Minister Anne Tolley handed a double whammy to victims of historic abuse in state care, defending the spend on a Queen’s Counsel hired by the Government to fight their claims, while also refusing to hold a proper inquiry says Labour’s Deputy Leader Jacinda Ardern.
“The QC’s job was to fight claimants tooth and nail and the Government spent more money on lawyers’ fees than compensating individual victims.
“The Government is failing to address what some have gone as far as to describe as the worst human rights breach in our country’s history.
“The Minister for vulnerable children has also denied the abused the right to recover by dismissing any form of an inquiry because she says they just want financial compensation and an apology. That will be a major blow to many, and is just plain wrong.
“Labour supports the Human Rights Commission’s call for an inquiry because potentially hundreds of children suffered mental, physical and sexual abuse while in state care and we must do everything we can to ensure we don't repeat those mistakes.

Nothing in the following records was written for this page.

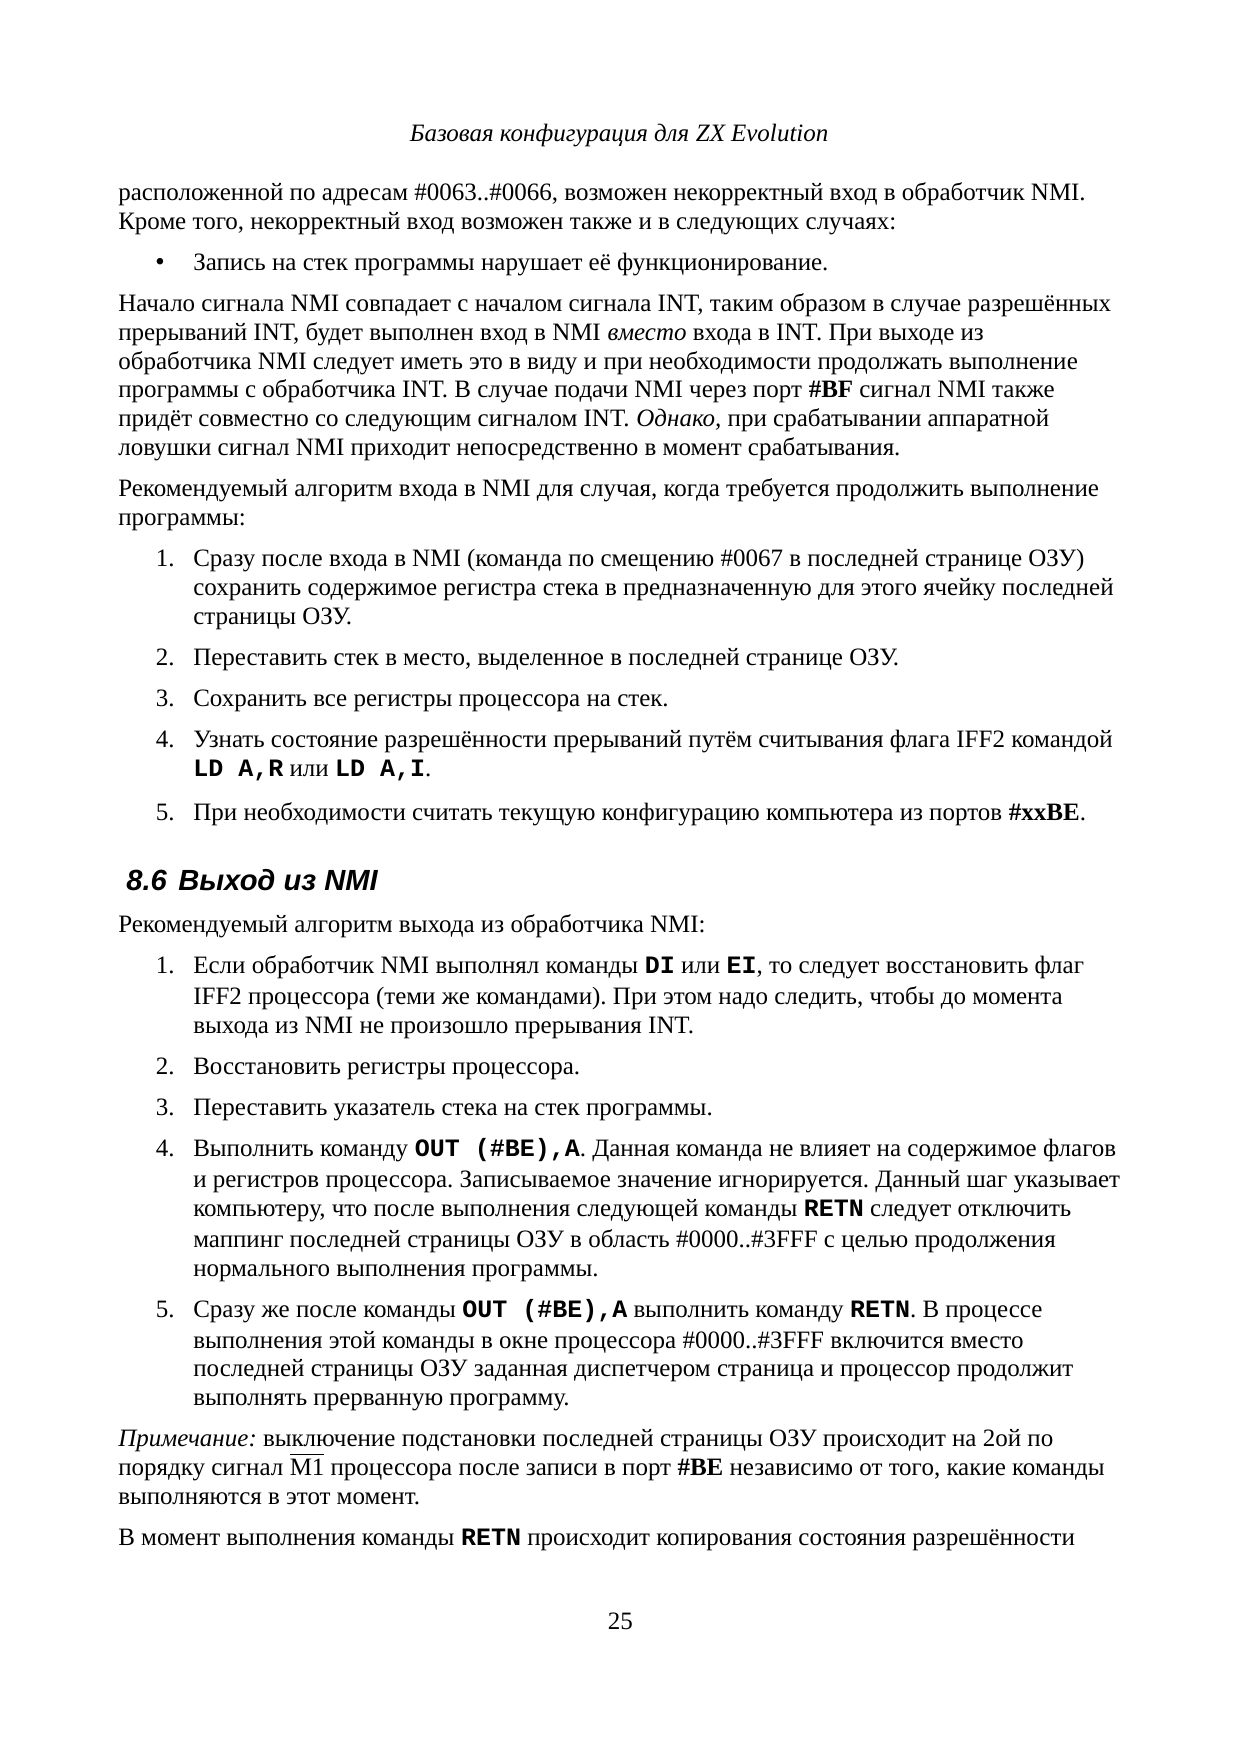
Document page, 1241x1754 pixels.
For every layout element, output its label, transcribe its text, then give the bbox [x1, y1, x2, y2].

list Сохранить все регистры процессора на стек. [156, 683, 1122, 712]
list Восстановить регистры процессора. [156, 1051, 1122, 1080]
text Рекомендуемый алгоритм выхода из обработчика NMI: [118, 909, 1122, 938]
list Если обработчик NMI выполнял команды DI или EI, то следует восстановить флаг IFF2 процессора (теми же командами). При этом надо следить, чтобы до момента выхода из NMI не произошло прерывания INT. [156, 950, 1122, 1038]
list Запись на стек программы нарушает её функционирование. [156, 247, 1122, 276]
text расположенной по адресам #0063..#0066, возможен некорректный вход в обработчик NMI. Кроме того, некорректный вход возможен также и в следующих случаях: [118, 177, 1122, 234]
list Сразу после входа в NMI (команда по смещению #0067 в последней странице ОЗУ) сохранить содержимое регистра стека в предназначенную для этого ячейку последней страницы ОЗУ. [156, 543, 1122, 629]
text Начало сигнала NMI совпадает с началом сигнала INT, таким образом в случае разрешённых прерываний INT, будет выполнен вход в NMI вместо входа в INT. При выходе из обработчика NMI следует иметь это в виду и при необходимости продолжать выполнение программы с обработчика INT. В случае подачи NMI через порт #BF сигнал NMI также придёт совместно со следующим сигналом INT. Однако, при срабатывании аппаратной ловушки сигнал NMI приходит непосредственно в момент срабатывания. [118, 288, 1122, 461]
list Переставить стек в место, выделенное в последней странице ОЗУ. [156, 642, 1122, 671]
text Рекомендуемый алгоритм входа в NMI для случая, когда требуется продолжить выполнение программы: [118, 473, 1122, 531]
list Переставить указатель стека на стек программы. [156, 1092, 1122, 1121]
list Сразу же после команды OUT (#BE),A выполнить команду RETN. В процессе выполнения этой команды в окне процессора #0000..#3FFF включится вместо последней страницы ОЗУ заданная диспетчером страница и процессор продолжит выполнять прерванную программу. [156, 1294, 1122, 1411]
list При необходимости считать текущую конфигурацию компьютера из портов #xxBE. [156, 797, 1122, 825]
text В момент выполнения команды RETN происходит копирования состояния разрешённости [118, 1522, 1122, 1553]
list Выполнить команду OUT (#BE),A. Данная команда не влияет на содержимое флагов и регистров процессора. Записываемое значение игнорируется. Данный шаг указывает компьютеру, что после выполнения следующей команды RETN следует отключить маппинг последней страницы ОЗУ в область #0000..#3FFF с целью продолжения нормального выполнения программы. [156, 1133, 1122, 1281]
text Примечание: выключение подстановки последней страницы ОЗУ происходит на 2ой по порядку сигнал M1 процессора после записи в порт #BE независимо от того, какие команды выполняются в этот момент. [118, 1423, 1122, 1510]
list Узнать состояние разрешённости прерываний путём считывания флага IFF2 командой LD A,R или LD A,I. [156, 724, 1122, 784]
subtitle Выход из NMI [118, 863, 1122, 896]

“Already, Labour Leader Andrew Little has said the least the Government can do is commission an independent inquiry and make its recommendations binding.
“The state was supposed to be taking care of 100,000 children who were institutionalised between the 1970s and the 1980s.
“Minister Tolley must rebuild confidence amongst those who were in care and do the right thing on this one - it's the least we can do,” says Jacinda Ardern.